_Activity:_
Output only the lines from the start of the entries through the line holding "А так же пожелать". Each line must match the original exactly.

───── Input data

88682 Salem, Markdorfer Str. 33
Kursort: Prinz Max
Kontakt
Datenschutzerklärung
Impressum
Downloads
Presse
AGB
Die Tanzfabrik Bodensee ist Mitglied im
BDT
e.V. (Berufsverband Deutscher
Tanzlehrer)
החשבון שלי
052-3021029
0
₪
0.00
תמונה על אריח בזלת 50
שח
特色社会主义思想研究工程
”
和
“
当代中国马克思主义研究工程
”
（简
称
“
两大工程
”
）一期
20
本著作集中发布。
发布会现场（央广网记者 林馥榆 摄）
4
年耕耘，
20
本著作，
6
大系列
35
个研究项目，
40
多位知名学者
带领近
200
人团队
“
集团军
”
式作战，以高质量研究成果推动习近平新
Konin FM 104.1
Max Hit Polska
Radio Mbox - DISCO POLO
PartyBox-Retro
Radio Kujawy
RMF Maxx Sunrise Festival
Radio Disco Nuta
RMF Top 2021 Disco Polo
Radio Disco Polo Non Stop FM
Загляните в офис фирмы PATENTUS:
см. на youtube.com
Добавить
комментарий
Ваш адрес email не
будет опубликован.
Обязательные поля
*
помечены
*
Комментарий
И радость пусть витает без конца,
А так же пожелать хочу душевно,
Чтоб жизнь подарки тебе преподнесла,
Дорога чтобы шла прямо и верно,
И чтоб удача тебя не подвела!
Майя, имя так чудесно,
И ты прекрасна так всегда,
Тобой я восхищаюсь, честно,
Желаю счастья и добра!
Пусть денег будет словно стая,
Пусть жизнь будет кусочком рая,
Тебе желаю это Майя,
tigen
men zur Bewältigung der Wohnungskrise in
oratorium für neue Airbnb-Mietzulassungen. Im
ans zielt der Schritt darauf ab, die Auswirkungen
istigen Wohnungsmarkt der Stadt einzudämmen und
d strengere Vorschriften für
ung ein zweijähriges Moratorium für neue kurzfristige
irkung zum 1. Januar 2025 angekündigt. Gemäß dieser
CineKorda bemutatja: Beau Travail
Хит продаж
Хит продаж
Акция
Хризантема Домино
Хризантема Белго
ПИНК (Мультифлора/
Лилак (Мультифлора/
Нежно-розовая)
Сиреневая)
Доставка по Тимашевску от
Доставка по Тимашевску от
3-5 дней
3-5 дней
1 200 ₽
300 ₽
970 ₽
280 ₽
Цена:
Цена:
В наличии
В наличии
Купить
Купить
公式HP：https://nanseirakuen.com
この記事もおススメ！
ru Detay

──────────

_Expected output:_
88682 Salem, Markdorfer Str. 33
Kursort: Prinz Max
Kontakt
Datenschutzerklärung
Impressum
Downloads
Presse
AGB
Die Tanzfabrik Bodensee ist Mitglied im
BDT
e.V. (Berufsverband Deutscher
Tanzlehrer)
החשבון שלי
052-3021029
0
₪
0.00
תמונה על אריח בזלת 50
שח
特色社会主义思想研究工程
”
和
“
当代中国马克思主义研究工程
”
（简
称
“
两大工程
”
）一期
20
本著作集中发布。
发布会现场（央广网记者 林馥榆 摄）
4
年耕耘，
20
本著作，
6
大系列
35
个研究项目，
40
多位知名学者
带领近
200
人团队
“
集团军
”
式作战，以高质量研究成果推动习近平新
Konin FM 104.1
Max Hit Polska
Radio Mbox - DISCO POLO
PartyBox-Retro
Radio Kujawy
RMF Maxx Sunrise Festival
Radio Disco Nuta
RMF Top 2021 Disco Polo
Radio Disco Polo Non Stop FM
Загляните в офис фирмы PATENTUS:
см. на youtube.com
Добавить
комментарий
Ваш адрес email не
будет опубликован.
Обязательные поля
*
помечены
*
Комментарий
И радость пусть витает без конца,
А так же пожелать хочу душевно,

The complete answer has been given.